▶ What you need to do
Extract every line in the records below that contains the string "exibição", and copy each one in full.

▶ Dataset records
::::::

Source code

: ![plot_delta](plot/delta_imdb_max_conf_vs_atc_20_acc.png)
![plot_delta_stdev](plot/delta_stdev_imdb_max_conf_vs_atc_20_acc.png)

::::::

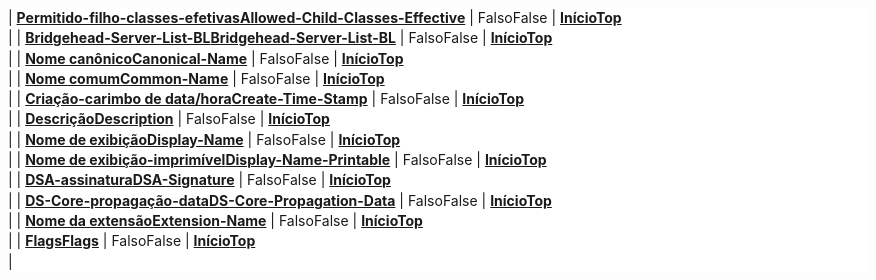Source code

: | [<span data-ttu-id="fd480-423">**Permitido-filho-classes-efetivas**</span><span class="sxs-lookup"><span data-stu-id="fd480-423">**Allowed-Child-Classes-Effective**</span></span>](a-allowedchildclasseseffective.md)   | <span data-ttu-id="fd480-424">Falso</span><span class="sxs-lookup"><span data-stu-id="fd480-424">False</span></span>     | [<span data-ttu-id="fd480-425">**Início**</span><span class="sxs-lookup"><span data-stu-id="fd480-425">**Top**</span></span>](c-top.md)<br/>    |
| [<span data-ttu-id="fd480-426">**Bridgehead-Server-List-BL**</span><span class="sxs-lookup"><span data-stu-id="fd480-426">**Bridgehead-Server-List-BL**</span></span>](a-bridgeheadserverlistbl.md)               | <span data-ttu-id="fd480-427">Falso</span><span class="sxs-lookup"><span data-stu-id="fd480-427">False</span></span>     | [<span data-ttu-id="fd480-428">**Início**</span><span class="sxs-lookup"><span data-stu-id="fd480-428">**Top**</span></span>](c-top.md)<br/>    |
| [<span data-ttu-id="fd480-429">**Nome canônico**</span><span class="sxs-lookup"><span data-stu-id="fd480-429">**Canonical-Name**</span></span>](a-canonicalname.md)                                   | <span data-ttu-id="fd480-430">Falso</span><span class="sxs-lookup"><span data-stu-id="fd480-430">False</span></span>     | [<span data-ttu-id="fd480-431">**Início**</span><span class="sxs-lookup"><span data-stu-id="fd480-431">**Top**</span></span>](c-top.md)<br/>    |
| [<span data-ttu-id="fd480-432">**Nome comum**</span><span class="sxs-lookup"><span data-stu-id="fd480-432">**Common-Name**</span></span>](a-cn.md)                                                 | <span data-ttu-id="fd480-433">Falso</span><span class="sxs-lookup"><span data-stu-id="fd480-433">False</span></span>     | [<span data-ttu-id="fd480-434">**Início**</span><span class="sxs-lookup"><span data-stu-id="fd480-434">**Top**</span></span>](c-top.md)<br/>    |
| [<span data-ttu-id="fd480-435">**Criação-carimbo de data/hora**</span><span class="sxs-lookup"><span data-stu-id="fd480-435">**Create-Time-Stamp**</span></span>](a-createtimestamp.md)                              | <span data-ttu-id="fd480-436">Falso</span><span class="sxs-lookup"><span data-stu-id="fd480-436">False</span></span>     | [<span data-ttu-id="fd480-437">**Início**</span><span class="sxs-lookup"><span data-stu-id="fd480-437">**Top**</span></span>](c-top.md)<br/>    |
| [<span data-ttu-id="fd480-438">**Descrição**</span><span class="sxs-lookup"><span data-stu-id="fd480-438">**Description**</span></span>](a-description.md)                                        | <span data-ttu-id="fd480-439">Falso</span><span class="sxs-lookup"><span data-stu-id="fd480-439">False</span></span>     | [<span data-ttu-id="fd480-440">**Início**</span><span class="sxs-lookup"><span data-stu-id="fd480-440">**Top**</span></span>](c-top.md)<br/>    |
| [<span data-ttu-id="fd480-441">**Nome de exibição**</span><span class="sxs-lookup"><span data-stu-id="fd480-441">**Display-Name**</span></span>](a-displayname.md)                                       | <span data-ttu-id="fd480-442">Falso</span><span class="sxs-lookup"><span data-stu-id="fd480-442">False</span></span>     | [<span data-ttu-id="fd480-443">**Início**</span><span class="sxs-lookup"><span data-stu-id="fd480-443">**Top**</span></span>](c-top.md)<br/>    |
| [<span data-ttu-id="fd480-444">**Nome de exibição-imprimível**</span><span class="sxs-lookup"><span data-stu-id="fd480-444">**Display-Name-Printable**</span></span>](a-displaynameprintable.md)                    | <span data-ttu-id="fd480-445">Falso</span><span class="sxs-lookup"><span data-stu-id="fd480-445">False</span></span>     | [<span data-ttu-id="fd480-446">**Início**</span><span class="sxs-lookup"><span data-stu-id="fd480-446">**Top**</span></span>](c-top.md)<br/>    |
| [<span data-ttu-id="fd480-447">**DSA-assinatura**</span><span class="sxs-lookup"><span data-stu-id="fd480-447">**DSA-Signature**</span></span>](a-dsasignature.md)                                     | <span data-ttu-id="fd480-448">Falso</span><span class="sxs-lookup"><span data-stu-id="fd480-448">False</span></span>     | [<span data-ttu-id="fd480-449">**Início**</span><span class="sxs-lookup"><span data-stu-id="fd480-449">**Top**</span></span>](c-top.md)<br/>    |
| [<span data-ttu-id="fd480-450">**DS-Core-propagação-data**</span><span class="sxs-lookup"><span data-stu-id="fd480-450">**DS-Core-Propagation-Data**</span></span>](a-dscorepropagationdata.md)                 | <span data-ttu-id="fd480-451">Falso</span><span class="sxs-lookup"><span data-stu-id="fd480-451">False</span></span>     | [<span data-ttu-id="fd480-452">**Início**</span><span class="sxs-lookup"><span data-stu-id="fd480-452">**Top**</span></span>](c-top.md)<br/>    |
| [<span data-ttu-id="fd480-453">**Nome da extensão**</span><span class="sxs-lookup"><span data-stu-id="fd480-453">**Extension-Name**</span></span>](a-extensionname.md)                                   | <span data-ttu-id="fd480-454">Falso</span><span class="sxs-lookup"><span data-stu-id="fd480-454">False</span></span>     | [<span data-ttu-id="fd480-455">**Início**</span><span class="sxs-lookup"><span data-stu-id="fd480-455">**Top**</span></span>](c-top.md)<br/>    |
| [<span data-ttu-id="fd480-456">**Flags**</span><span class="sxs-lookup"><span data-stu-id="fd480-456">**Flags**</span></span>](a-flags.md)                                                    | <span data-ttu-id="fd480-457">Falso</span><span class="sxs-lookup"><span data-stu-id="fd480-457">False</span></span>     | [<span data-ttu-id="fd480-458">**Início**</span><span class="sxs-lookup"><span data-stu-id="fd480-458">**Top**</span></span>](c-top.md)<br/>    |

::::::

▶ Solution to this exercise
| [<span data-ttu-id="fd480-441">**Nome de exibição**</span><span class="sxs-lookup"><span data-stu-id="fd480-441">**Display-Name**</span></span>](a-displayname.md)                                       | <span data-ttu-id="fd480-442">Falso</span><span class="sxs-lookup"><span data-stu-id="fd480-442">False</span></span>     | [<span data-ttu-id="fd480-443">**Início**</span><span class="sxs-lookup"><span data-stu-id="fd480-443">**Top**</span></span>](c-top.md)<br/>    |
| [<span data-ttu-id="fd480-444">**Nome de exibição-imprimível**</span><span class="sxs-lookup"><span data-stu-id="fd480-444">**Display-Name-Printable**</span></span>](a-displaynameprintable.md)                    | <span data-ttu-id="fd480-445">Falso</span><span class="sxs-lookup"><span data-stu-id="fd480-445">False</span></span>     | [<span data-ttu-id="fd480-446">**Início**</span><span class="sxs-lookup"><span data-stu-id="fd480-446">**Top**</span></span>](c-top.md)<br/>    |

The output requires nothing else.